ASSIGNED TASK.
Turn the items, from their start through the line containing "## **Weekly meeting**", into a Markdown table with the columns Row and Line, skipping blank lines. Leave the pictures out of the answer.

INPUT RECORDS.
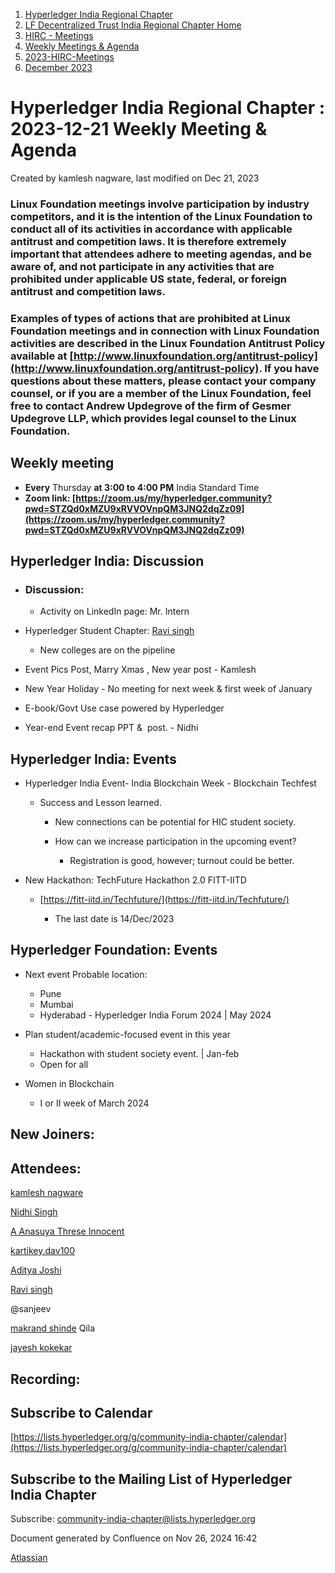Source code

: 1. [Hyperledger India Regional Chapter](index.html)
2. [LF Decentralized Trust India Regional Chapter Home](LF-Decentralized-Trust-India-Regional-Chapter-Home_19169282.html)
3. [HIRC - Meetings](HIRC---Meetings_19169350.html)
4. [Weekly Meetings &amp; Agenda](19169352.html)
5. [2023-HIRC-Meetings](2023-HIRC-Meetings_19170487.html)
6. [December 2023](December-2023_19171410.html)

# Hyperledger India Regional Chapter : 2023-12-21 Weekly Meeting &amp; Agenda

Created by kamlesh nagware, last modified on Dec 21, 2023

### **Linux Foundation meetings involve participation by industry competitors, and it is the intention of the Linux Foundation to conduct all of its activities in accordance with applicable antitrust and competition laws. It is therefore extremely important that attendees adhere to meeting agendas, and be aware of, and not participate in any activities that are prohibited under applicable US state, federal, or foreign antitrust and competition laws.**

### **Examples of types of actions that are prohibited at Linux Foundation meetings and in connection with Linux Foundation activities are described in the Linux Foundation Antitrust Policy available at [http://www.linuxfoundation.org/antitrust-policy](http://www.linuxfoundation.org/antitrust-policy). If you have questions about these matters, please contact your company counsel, or if you are a member of the Linux Foundation, feel free to contact Andrew Updegrove of the firm of Gesmer Updegrove LLP, which provides legal counsel to the Linux Foundation.**

## **Weekly meeting**

- **Every** Thursday **at 3:00 to 4:00 PM** India Standard Time
- **Zoom link: [https://zoom.us/my/hyperledger.community?pwd=STZQd0xMZU9xRVVOVnpQM3JNQ2dqZz09](https://zoom.us/my/hyperledger.community?pwd=STZQd0xMZU9xRVVOVnpQM3JNQ2dqZz09)**

## **Hyperledger India: Discussion**

- ### Discussion:
  
  - Activity on LinkedIn page: Mr. Intern
- Hyperledger Student Chapter: [Ravi singh](https://lf-hyperledger.atlassian.net/wiki/people/6207b125f5d29a0068fd3a32?ref=confluence) 
  
  - New colleges are on the pipeline
- Event Pics Post, Marry Xmas , New year post - Kamlesh
- New Year Holiday - No meeting for next week &amp; first week of January
- E-book/Govt Use case powered by Hyperledger
- Year-end Event recap PPT &amp;  post. - Nidhi

## **Hyperledger India: Events**

- Hyperledger India Event- India Blockchain Week - Blockchain Techfest
  
  - Success and Lesson learned.
    
    - New connections can be potential for HIC student society.
    - How can we increase participation in the upcoming event?
      
      - Registration is good, however; turnout could be better.
- New Hackathon: TechFuture Hackathon 2.0 FITT-IITD
  
  - [https://fitt-iitd.in/Techfuture/](https://fitt-iitd.in/Techfuture/)
    
    - The last date is 14/Dec/2023

## **Hyperledger Foundation: Events**

- Next event Probable location:
  
  - Pune
  - Mumbai
  - Hyderabad - Hyperledger India Forum 2024 | May 2024
- Plan student/academic-focused event in this year
  
  - Hackathon with student society event. | Jan-feb
  - Open for all
- Women in Blockchain
  
  - I or II week of March 2024

## New Joiners:

## Attendees:

[kamlesh nagware](https://lf-hyperledger.atlassian.net/wiki/people/557058:8e1fc425-f938-4b39-ad13-9cd8b0ddde52?ref=confluence) 

[Nidhi Singh](https://lf-hyperledger.atlassian.net/wiki/people/712020:0f4b10ea-b6e4-43be-8d68-0fbeb9d94639?ref=confluence) 

[A Anasuya Threse Innocent](https://lf-hyperledger.atlassian.net/wiki/people/712020:661aa2f0-0e5a-4e8d-b57b-de10204ea99b?ref=confluence) 

[kartikey.dav100](https://lf-hyperledger.atlassian.net/wiki/people/5d5fd1d08de8420ca06d3048?ref=confluence) 

[Aditya Joshi](https://lf-hyperledger.atlassian.net/wiki/people/5a5129ceb12c7029722bbcac?ref=confluence) 

[Ravi singh](https://lf-hyperledger.atlassian.net/wiki/people/6207b125f5d29a0068fd3a32?ref=confluence) 

@sanjeev 

[makrand shinde](https://lf-hyperledger.atlassian.net/wiki/people/712020:057aff76-9f1c-479a-aa98-6046f9ed9668?ref=confluence) Qila

[jayesh kokekar](https://lf-hyperledger.atlassian.net/wiki/people/634d0a51d66d8108a1210a27?ref=confluence) 

## Recording:

## Subscribe to Calendar

[https://lists.hyperledger.org/g/community-india-chapter/calendar](https://lists.hyperledger.org/g/community-india-chapter/calendar)

## Subscribe to the Mailing List of Hyperledger India Chapter

Subscribe: [community-india-chapter@lists.hyperledger.org](mailto:community-india-chapter@lists.hyperledger.org)

Document generated by Confluence on Nov 26, 2024 16:42

[Atlassian](http://www.atlassian.com/)
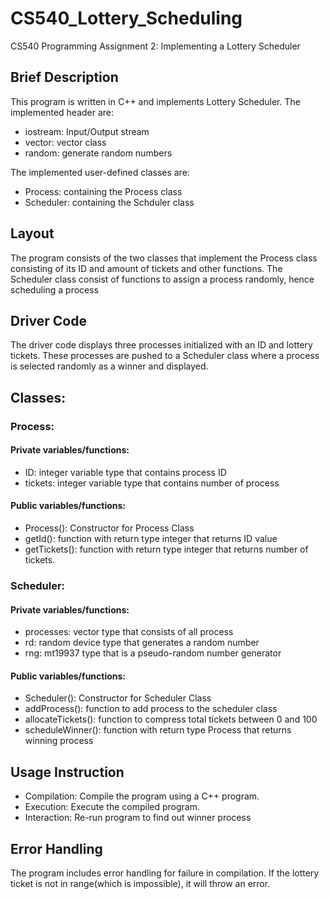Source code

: # CS540_Lottery_Scheduling


CS540 Programming Assignment 2: Implementing a Lottery Scheduler

## Brief Description

This program is written in C++ and implements Lottery Scheduler. The implemented header are:

- iostream: Input/Output stream
- vector: vector class
- random: generate random numbers

The implemented user-defined classes are:

- Process: containing the Process class
- Scheduler: containing the Schduler class

## Layout

The program consists of the two classes that implement the Process class consisting of its ID and amount of tickets and other functions. The Scheduler class consist of functions to assign a process randomly, hence scheduling a process

## Driver Code

The driver code displays three processes initialized with an ID and lottery tickets. These processes are pushed to a Scheduler class where a process is selected randomly as a winner and displayed.

## Classes:

### Process:

#### Private variables/functions: 
- ID: integer variable type that contains process ID
- tickets: integer variable type that contains number of process

#### Public variables/functions:
- Process(): Constructor for Process Class
- getId(): function with return type integer that returns ID value
- getTickets(): function with return type integer that returns number of tickets.

### Scheduler:

#### Private variables/functions:
- processes: vector type that consists of all process
- rd: random device type that generates a random number
- rng: mt19937 type that is a pseudo-random number generator

#### Public variables/functions:
- Scheduler(): Constructor for Scheduler Class
- addProcess(): function to add process to the scheduler class
- allocateTickets(): function to compress total tickets between 0 and 100
- scheduleWinner(): function with return type Process that returns winning process

                          

## Usage Instruction
- Compilation: Compile the program using a C++ program.
- Execution: Execute the compiled program.
- Interaction: Re-run program to find out winner process

## Error Handling
The program includes error handling for failure in compilation. If the lottery ticket is not in range(which is impossible), it will throw an error.
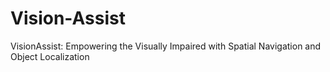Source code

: # Vision-Assist
VisionAssist: Empowering the Visually Impaired with Spatial Navigation and Object Localization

RESPONSE BELOW.
| Row | Line |
|---|---|
| 1 | Source code |
| 2 | : 1. [Hyperledger India Regional Chapter](index.html) |
| 3 | 2. [LF Decentralized Trust India Regional Chapter Home](LF-Decentralized-Trust-India-Regional-Chapter-Home_19169282.html) |
| 4 | 3. [HIRC - Meetings](HIRC---Meetings_19169350.html) |
| 5 | 4. [Weekly Meetings &amp; Agenda](19169352.html) |
| 6 | 5. [2023-HIRC-Meetings](2023-HIRC-Meetings_19170487.html) |
| 7 | 6. [December 2023](December-2023_19171410.html) |
| 8 | # Hyperledger India Regional Chapter : 2023-12-21 Weekly Meeting &amp; Agenda |
| 9 | Created by kamlesh nagware, last modified on Dec 21, 2023 |
| 10 | ### **Linux Foundation meetings involve participation by industry competitors, and it is the intention of the Linux Foundation to conduct all of its activities in accordance with applicable antitrust and competition laws. It is therefore extremely important that attendees adhere to meeting agendas, and be aware of, and not participate in any activities that are prohibited under applicable US state, federal, or foreign antitrust and competition laws.** |
| 11 | ### **Examples of types of actions that are prohibited at Linux Foundation meetings and in connection with Linux Foundation activities are described in the Linux Foundation Antitrust Policy available at [http://www.linuxfoundation.org/antitrust-policy](http://www.linuxfoundation.org/antitrust-policy). If you have questions about these matters, please contact your company counsel, or if you are a member of the Linux Foundation, feel free to contact Andrew Updegrove of the firm of Gesmer Updegrove LLP, which provides legal counsel to the Linux Foundation.** |
| 12 | ## **Weekly meeting** |